Suicide without clinical depression

I recently read that only about 60-70 percent of people who either commit or attempt to commit suicide are clinically depressed at the time.

I understand some people suffer from unremitting and severe chronic pain, or have terminal cancer, etc., which arguably rationally guides their decision. But these cases must comprise a very small percentage of the aggregate. I also understand that some people attempt suicide as the proverbial “cry for help.”

I suppose I had always believed that the remainder who commit suicide are, by definition, clinically depressed. Can someone explain this statistic? I will look for a cite, but will be tied up all day today in meetings.

There is a distinction between clinical depression (arising out of chemical imbalance in the brain) and situation depression (arising out of circumstances in which life sucks). Presumably, severe cases of the latter can lead to suicide.

Wouldn’t knowing whether or not someone was clinically depressed before they committed suicide require that they had been diagnosed as clinically depressed? Without a pre-existing diagnosis, how would anyone know?

My guess is that a lot of people who do commit suicide are clinically depressed, but were undiagnosed as such.

Anecdotal only, but the first person I knew who committed suicide was revealed only in hindsight to have been depressed for years. He was also, obviously, incredibly good at disguising this fact. The act was carefully planned over a substantial period of time, and the unanimous reaction by friends and family was, “We never knew.” The truth was revealed in letters he left behind.

I learned that that 90% were clinically depressed at the time of suicide in an abnormal psyche class. I always wondered about that remaining 10%. Let me list some reasons that I have figured out.

  1. I am bipolar. I tried to commit suicide when I was manic once. I thought that it would be the ultimate thrill. I tried to use my little brother’s police revolver to blow my head off and was foiled by a trigger lock. A large number of people in mania kill themselves or manage to get themselves killed.

  2. Fear of punishments - everyone from public officials to mafia members to drug dealers has committed suicide because they did something that they knew that they would be severely punished for (maybe even murdered) and wishes to escape that pain.

  3. People that are high. People can kill themselves in ways that are classified as suicides when they are not in their normal mental state.

  4. As you listed, people in physical pain. Can be completely rational and simply decided that there future is something they don’t want to live to see.

I am sure there are others.

You’ve already mentioned situational and clinical depression, chronic pain (more common than you’d think) and terminal disease.

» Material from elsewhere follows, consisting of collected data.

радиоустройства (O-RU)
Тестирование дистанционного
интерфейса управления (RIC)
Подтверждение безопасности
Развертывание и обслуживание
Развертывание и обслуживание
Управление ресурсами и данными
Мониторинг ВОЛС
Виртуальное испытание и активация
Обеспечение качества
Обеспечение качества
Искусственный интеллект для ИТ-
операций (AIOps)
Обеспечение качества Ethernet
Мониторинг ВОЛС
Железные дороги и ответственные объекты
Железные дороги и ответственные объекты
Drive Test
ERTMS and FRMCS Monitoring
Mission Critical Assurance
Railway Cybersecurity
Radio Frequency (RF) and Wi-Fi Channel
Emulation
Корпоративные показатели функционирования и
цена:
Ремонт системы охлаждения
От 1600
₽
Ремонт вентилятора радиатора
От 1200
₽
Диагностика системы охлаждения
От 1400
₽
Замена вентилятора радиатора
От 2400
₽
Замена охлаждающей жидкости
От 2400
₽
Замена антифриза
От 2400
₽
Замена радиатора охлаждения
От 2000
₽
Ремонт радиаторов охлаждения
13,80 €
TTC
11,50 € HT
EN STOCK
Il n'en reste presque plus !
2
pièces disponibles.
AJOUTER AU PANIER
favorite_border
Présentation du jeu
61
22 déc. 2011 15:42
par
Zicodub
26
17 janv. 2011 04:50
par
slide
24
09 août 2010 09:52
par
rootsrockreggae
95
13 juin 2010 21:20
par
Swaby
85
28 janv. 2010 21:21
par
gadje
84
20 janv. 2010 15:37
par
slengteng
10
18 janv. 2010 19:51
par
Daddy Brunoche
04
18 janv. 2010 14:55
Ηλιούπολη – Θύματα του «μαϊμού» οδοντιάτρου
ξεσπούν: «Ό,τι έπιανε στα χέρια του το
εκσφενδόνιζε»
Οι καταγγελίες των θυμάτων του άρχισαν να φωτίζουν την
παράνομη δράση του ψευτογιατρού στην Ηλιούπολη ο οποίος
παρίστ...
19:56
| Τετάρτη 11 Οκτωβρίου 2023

Schizophrenics are much more likely than average to commit suicide, sometimes after “being told” to do so. Many suicide attempts are impulsive actions, sometimes under the influence of something, rather than planned attempts as such (whoa, a bridge, let’s try jumpring off it). Some elderly people are “tired of life” without being depressed as such – these people may have some pain and several inconvenient illnesses but are not palliative patients. Some suicidal patients have borderline or anxious traits. Sometimes doctors and dentists kill themselves after being sued for malpractice. While some of these examples may also have “depression”, this can be a complicated diagnosis to make and certainly does not have to be there in any of the aforementioned cases.